● INSTRUCTION: Nothing should appear in the answer except the lines below from the line containing "Нет официального представителя разработчика" through the line containing "en douceur et en chocolat.", copied exactly, with pictures left out.

Page-level text extractions
== Segment start ==
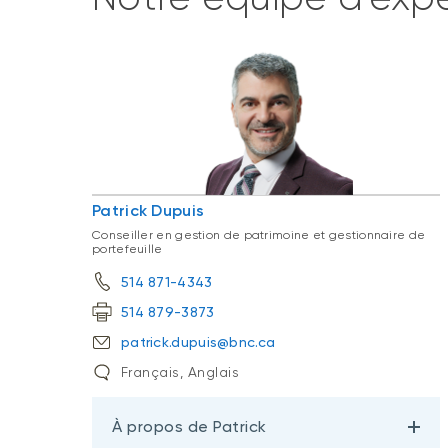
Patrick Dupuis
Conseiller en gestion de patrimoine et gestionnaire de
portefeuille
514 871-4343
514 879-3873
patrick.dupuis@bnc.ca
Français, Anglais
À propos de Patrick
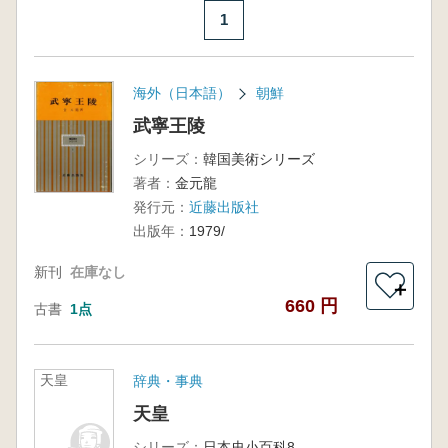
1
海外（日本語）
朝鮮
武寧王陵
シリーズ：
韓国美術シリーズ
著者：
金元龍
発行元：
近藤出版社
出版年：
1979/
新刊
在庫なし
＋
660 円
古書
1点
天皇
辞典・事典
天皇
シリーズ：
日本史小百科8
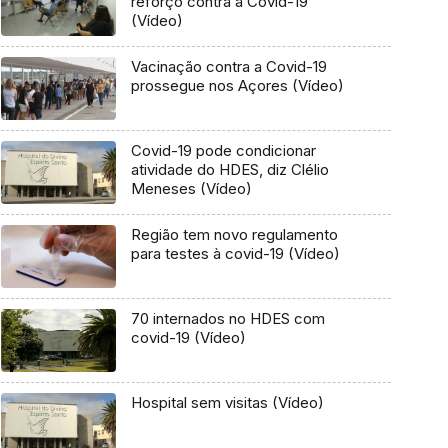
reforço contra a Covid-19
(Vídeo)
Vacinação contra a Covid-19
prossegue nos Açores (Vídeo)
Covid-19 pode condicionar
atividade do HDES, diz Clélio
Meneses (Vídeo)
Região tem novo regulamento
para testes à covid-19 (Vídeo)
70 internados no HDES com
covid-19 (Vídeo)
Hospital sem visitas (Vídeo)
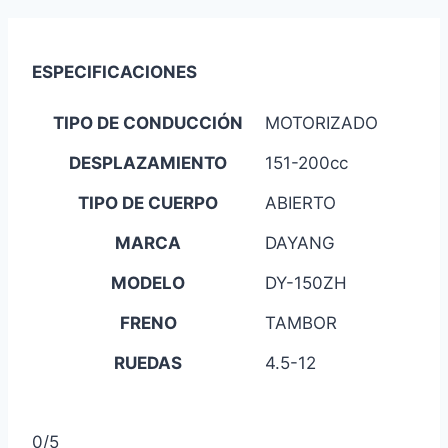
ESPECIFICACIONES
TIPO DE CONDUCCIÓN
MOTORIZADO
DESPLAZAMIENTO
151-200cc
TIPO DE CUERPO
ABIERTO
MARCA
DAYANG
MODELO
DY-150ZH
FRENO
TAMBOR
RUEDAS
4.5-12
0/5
== Segment end ==
== Segment start ==
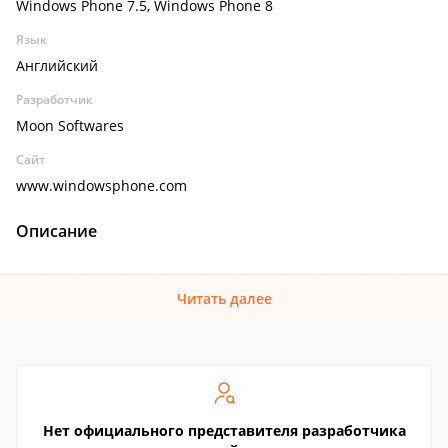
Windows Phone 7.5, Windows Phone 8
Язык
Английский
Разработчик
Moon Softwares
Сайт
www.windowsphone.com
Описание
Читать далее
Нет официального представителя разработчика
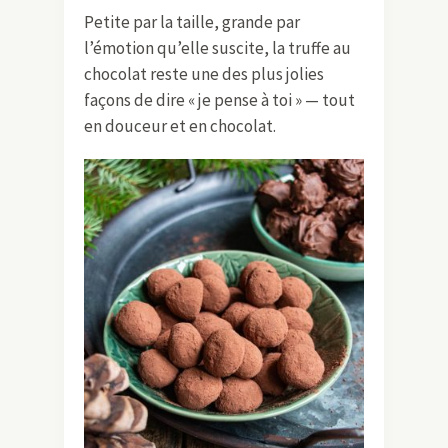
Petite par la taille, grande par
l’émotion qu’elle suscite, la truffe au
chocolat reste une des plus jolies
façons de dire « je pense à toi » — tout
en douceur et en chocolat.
== Segment end ==
== Segment start ==
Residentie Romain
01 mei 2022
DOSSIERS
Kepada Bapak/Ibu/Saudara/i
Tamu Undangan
== Segment end ==
● EXPECTED OUTPUT:
Нет официального представителя разработчика
Petite par la taille, grande par
l’émotion qu’elle suscite, la truffe au
chocolat reste une des plus jolies
façons de dire « je pense à toi » — tout
en douceur et en chocolat.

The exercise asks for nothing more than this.